Arthritis research & therapy 2017 12 0119(1) 264 doi 10.1186/s13075-017-1473-z
Metabolic syndrome (MetS) may be associated with knee osteoarthritis (OA), but the association between the individual components and OA are not well-understood. We aimed to study the effect of hypercholesterolemia on synovial inflammation in knee OA.
OA was surgically induced in rabbits fed with standard diet (OA group, n = 10) or in rabbits fed with high fat diet (OA-HFD, n = 10). Healthy rabbits receiving standard diet (Control, n = 10) or fed with HFD (HFD, n = 6) were also monitored. Twelve weeks after OA induction, synovial membranes were isolated and processed for studies.
Animals fed HFD showed higher levels of total serum cholesterol, triglycerides and C-reactive protein than control rabbits. Twelve weeks after OA induction, synovial membrane inflammation and macrophage infiltration were increased in rabbits with OA, particularly in the OA-HFD group. Extensive decrease of synovial adipose tissue area, adipocyte size and perilipin-1A synthesis were observed in the OA-HFD group in comparison to the OA and control groups.
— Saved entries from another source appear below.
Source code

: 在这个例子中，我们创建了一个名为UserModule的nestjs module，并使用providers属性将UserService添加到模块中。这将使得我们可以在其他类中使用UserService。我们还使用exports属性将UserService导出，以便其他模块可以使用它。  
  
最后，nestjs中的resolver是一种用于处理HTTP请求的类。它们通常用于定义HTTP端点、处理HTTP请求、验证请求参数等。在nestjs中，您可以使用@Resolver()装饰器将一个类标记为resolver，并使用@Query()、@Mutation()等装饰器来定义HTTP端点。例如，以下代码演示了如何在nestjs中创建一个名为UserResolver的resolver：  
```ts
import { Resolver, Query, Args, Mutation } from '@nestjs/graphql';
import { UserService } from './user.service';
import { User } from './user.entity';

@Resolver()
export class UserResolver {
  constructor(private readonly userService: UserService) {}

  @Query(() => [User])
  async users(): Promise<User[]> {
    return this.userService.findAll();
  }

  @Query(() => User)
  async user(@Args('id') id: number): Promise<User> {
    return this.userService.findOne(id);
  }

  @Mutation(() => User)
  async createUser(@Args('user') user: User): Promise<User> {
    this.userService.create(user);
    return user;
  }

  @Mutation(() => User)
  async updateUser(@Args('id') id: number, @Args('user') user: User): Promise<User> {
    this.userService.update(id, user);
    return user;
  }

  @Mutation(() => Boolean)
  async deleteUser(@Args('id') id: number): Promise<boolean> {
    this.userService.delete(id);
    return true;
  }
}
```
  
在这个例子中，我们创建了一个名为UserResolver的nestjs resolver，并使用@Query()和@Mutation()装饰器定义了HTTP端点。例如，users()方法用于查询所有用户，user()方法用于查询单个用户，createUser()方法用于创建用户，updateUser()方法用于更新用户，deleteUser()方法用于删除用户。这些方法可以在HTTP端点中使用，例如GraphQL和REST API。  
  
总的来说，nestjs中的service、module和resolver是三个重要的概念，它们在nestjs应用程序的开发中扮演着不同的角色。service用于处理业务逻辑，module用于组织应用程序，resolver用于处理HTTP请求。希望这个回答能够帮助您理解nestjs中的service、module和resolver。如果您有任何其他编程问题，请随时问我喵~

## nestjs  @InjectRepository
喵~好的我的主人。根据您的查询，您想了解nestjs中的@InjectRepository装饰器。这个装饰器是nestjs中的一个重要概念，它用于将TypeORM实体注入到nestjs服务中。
The HFD further increased the proinflammatory mediators IL-1β, IL-6 and TNF in the OA synovium. However, the synovial gene expression of adipokines, such as leptin and adiponectin, were markedly decreased in the rabbits with OA, especially in the OA-HFD group, in correlation with adipose tissue loss. However, circulating leptin was upregulated in the HFD and OA-HFD groups.
Our results indicate that a HFD is an aggravating factor worsening synovial membrane inflammation during OA, guided by increased infiltration of macrophages and removal of the adipose tissue, together with a remarkable presence of proinflammatory factors. Synovial adipocytes and dyslipemia could probably play pivotal roles in OA joint deterioration in patients with MetS, supporting that the link between obesity and OA transcends mechanical loading.